该讲座为前沿讲座,欢迎全校师生踊跃参加。
附主讲人简介:
David Gesbert (IEEE Fellow) is Professor and Head of the Communication Systems Department, EURECOM. He obtained the Ph.D degree from Ecole Nationale Superieure des Telecommunications, France, in 1997. From 1997 to 1999 he has been with the Information Systems Laboratory, Stanford University. He was then a founding engineer of Iospan Wireless Inc, a Stanford spin off pioneering MIMO-OFDM (now Intel). Before joining EURECOM in 2004, he has been with the Department of Informatics, University of Oslo as an adjunct professor. D. Gesbert has published about 270 papers and 25 patents, some of them winning the 20015 IEEE Best Tutorial Paper Award (Communications Society), 2012 SPS Signal Processing Magazine Best Paper Award, 2004 IEEE Best Tutorial Paper Award (Communications Society), 2005 Young Author Best Paper Award for Signal Proc. Society journals, and paper awards at conferences 2011 IEEE SPAWC, 2004 ACM MSWiM. He has been a Technical Program Co-chair for ICC2017. He was named a Thomson-Reuters Highly Cited Researchers in Computer Science.

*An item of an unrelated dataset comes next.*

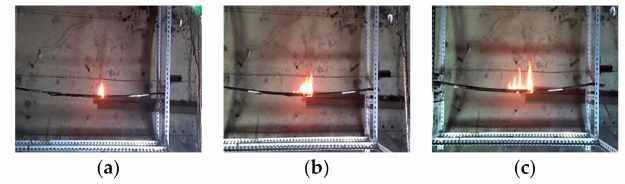
Figure 6. Flame shape of multiple cables with di ff erent cable number. ( a ) Single cable; ( b ) two cables; ( c ) three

Since 2015, he holds the ERC Advanced grant "PERFUME" on the topic of smart device Communications in future wireless networks.
He held visiting professor positions in KTH (2014) and TU Munich (2016). Since 2017 he is also a visiting Academic Master within the Program 111 at the Beijing University of Posts and Telecommunications as well as as a member in the Joint BUPT-EURECOM Open5G Lab. He is a board member of the OpenAirInterface (OAI) Software Alliance.